How Labs Test Your Blood Type

When a lab determines your blood type, it runs two tests that cross-check each other. The first, called forward typing, takes your red blood cells and mixes them with known antibodies: anti-A, anti-B, and anti-D (for Rh). If the cells clump together when mixed with anti-A, you have A antigens on your cells. If they clump with anti-D, you’re Rh positive. No clumping means the antigen is absent.

The second test, reverse typing, works in the opposite direction. It takes your serum (the liquid part of your blood) and mixes it with known red blood cells that carry A or B antigens. If your serum makes the A cells clump, you have anti-A antibodies, which means you’re not type A yourself. The two tests should agree perfectly. When they don’t, it signals something unusual that needs further investigation.
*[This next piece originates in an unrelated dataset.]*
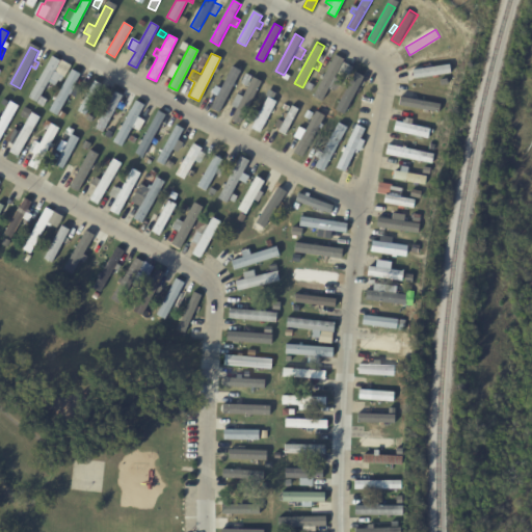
[(344,57),(320,99),(313,95),(337,53),(344,57)]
The clumping reaction itself can be detected in several ways. The traditional method uses test tubes. A newer approach forces red blood cells through a column of gel after mixing them with antibodies: clumped cells get trapped at the top, while unclumped cells pass through to the bottom, making the result easy to read visually.

Blood Type Distribution

Not all blood types are equally common. In the U.S. population, O positive is the most prevalent at 37.4%, followed closely by A positive at 35.7%. B positive accounts for 8.5%, and AB positive is the rarest common type at 3.4%.
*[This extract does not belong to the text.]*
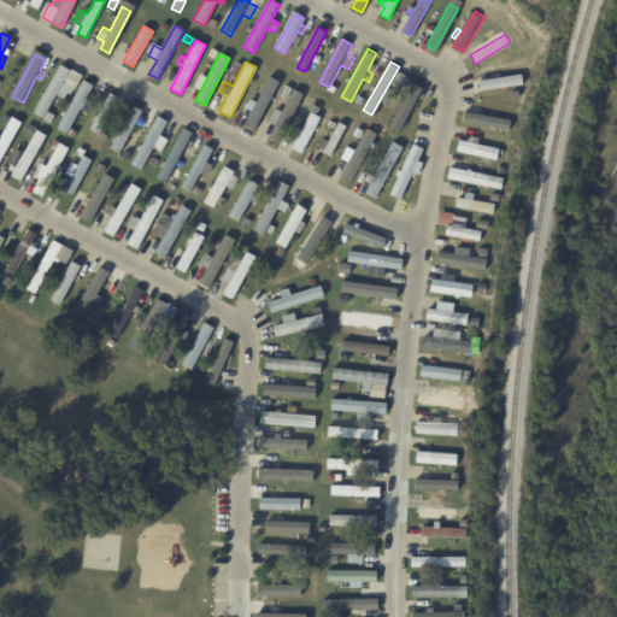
[(33,113),(59,66),(69,72),(72,66),(82,71),(69,94),(66,92),(62,99),(56,95),(41,119),(33,113)]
The negative versions are far less common across the board: O negative makes up 6.6%, A negative 6.3%, B negative just 1.5%, and AB negative only 0.6% of the population. These distributions shift significantly between ethnic groups and geographic regions, which is why blood banks actively recruit donors with less common types.

The Bombay Phenotype and Other Rare Variants

The ABO system has a hidden dependency. Before A or B antigens can be built, your cells first need a foundation molecule called the H antigen. A separate gene, the H gene, produces the enzyme that creates it. Nearly everyone has a working H gene, so this step happens silently in the background.

In extremely rare cases, a person inherits two nonfunctional copies of the H gene. Without the H antigen as a building block, A and B antigens can’t be assembled, regardless of what ABO genes the person carries. This is called the Bombay phenotype. These individuals test as type O on standard blood typing, but they’re genetically different from true type O. Their immune system produces antibodies against A, B, and H antigens, meaning they can only safely receive blood from other Bombay phenotype donors.

Beyond ABO and Rh, scientists have identified over 40 other blood group systems, including Kell, Duffy, Kidd, and MNS. These involve different proteins on the red blood cell surface and are encoded by different genes. For routine transfusions, ABO and Rh are what matter most. But for patients who need frequent transfusions or have developed antibodies from prior exposure, matching these minor blood groups becomes critical for finding compatible donors.